Insgesamt wird es von immenser Bedeutung sein, auch innerhalb des Deutschen differenzieren zu können. Man kann hierbei einmal das Niveau als Kriterium nehmen, denn es wird immer Menschen geben, die sprachgewandter sind und über einen breiteren Wortschatz verfügen als andere. Zum anderen ist Sprache aber auch immer mehr kontextabhängig. Jugendliche etwa kommunizieren untereinander sicherlich oft in einer Art Sub-Sprache, die von Akademikern und Eliten als unangemessen empfunden wird.
Sprache ist Kommunikation
Offensichtlich funktioniert diese Kommunikation aber hinreichend und das ist doch letztlich das Ziel einer jeden Sprache. Wichtig wird es für diese jungen Menschen, sich in späteren Phasen ihres Lebens innerhalb des Deutschen zu entwickeln und sich schwerpunktmäßig der offiziellen Hochsprache zumindest anzunähern.
Je mehr ihnen das gelingt, desto größer sind ihre Chancen in Bildung und im Berufsleben. Eine einfache Formel, die außerdem erkennen lässt, dass die deutsche Sprache in ihrem Kern nicht verfällt, sondern weiterhin Maßstab bleibt, um in Deutschland etwas erreichen zu können. Zwischen Migranten und dem sogenannten Sprachverfall im Deutschen jedenfalls einen ursächlichen Zusammenhang zu sehen, wäre eine unlogische und schlicht falsche Betrachtungsweise.
Sprache ist ein seit Jahrhunderten probates Mittel der Kommunikation und Interaktion unter den Menschen, die sich fortlaufend verändert und weiterentwickelt hat. Die Sprache ist ein wesentlicher Bestandteil der Lebenswelt und impliziert, dass sie das wichtigste Mittel der Verständigung zwischen Menschen darstellt. Nur durch Sprache kann man mit seinen Mitmenschen eine tiefe Beziehung entwickeln, indem man miteinander kommuniziert.

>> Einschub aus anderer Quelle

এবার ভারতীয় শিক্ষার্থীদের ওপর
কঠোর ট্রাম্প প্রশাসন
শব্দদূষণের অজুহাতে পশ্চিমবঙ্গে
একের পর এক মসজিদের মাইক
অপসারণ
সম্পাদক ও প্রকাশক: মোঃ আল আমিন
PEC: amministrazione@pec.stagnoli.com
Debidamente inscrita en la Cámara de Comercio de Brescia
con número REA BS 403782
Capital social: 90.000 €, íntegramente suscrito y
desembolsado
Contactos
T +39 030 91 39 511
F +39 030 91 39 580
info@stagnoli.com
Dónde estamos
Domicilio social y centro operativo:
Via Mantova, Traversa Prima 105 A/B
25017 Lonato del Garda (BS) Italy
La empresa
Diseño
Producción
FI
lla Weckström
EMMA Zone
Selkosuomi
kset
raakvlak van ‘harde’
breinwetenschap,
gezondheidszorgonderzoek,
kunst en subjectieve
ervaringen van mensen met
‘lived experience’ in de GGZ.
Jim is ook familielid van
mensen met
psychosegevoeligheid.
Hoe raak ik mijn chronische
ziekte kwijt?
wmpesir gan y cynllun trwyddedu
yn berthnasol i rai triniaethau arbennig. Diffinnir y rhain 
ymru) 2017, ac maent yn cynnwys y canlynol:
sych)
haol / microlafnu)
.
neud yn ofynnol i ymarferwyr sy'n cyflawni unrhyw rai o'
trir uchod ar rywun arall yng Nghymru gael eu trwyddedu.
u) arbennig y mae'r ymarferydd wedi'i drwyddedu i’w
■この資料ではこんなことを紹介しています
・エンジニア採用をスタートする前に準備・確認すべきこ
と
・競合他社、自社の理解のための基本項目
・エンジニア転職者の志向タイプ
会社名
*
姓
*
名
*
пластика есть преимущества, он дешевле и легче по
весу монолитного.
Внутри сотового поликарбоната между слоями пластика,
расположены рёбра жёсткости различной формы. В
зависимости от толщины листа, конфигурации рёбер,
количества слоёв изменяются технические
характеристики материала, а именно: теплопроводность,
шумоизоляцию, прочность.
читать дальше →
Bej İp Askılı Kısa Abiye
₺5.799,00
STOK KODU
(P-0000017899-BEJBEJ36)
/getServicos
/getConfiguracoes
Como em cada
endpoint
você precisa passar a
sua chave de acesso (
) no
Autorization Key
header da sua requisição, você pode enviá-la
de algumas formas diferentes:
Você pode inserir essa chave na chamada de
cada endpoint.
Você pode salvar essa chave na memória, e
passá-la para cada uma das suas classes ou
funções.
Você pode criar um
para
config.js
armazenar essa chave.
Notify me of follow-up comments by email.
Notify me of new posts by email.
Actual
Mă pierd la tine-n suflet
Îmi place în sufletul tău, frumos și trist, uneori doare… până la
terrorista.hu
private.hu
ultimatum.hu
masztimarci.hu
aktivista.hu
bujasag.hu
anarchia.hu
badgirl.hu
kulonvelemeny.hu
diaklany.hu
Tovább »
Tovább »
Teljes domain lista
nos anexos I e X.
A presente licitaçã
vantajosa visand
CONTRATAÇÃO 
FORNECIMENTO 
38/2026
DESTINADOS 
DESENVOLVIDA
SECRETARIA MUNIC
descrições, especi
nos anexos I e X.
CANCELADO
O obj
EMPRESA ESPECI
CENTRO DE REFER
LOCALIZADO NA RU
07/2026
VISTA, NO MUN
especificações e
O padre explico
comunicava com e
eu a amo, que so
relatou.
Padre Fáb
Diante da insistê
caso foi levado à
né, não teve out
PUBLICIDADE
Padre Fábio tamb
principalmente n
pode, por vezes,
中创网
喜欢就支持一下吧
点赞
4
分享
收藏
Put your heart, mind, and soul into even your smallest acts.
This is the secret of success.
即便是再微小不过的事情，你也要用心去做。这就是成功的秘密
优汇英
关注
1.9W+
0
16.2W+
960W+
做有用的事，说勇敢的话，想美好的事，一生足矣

Wir leben in einer pluralen Gesellschaft, in der mehrere Kulturen zu Hause sind. Wenn wir diesen Reichtum und diese Ressourcen nutzen können, sind völlig neue Erfahrungen möglich. Kulturelle Vielfalt und Mehrsprachigkeit sind eine Bereicherung und das Fundament einer multikulturellen Brücke. An dieser Stelle sollte auch noch einmal betont werden:
Die guten alten Zeiten waren auch mal die schlechten neuen Zeiten.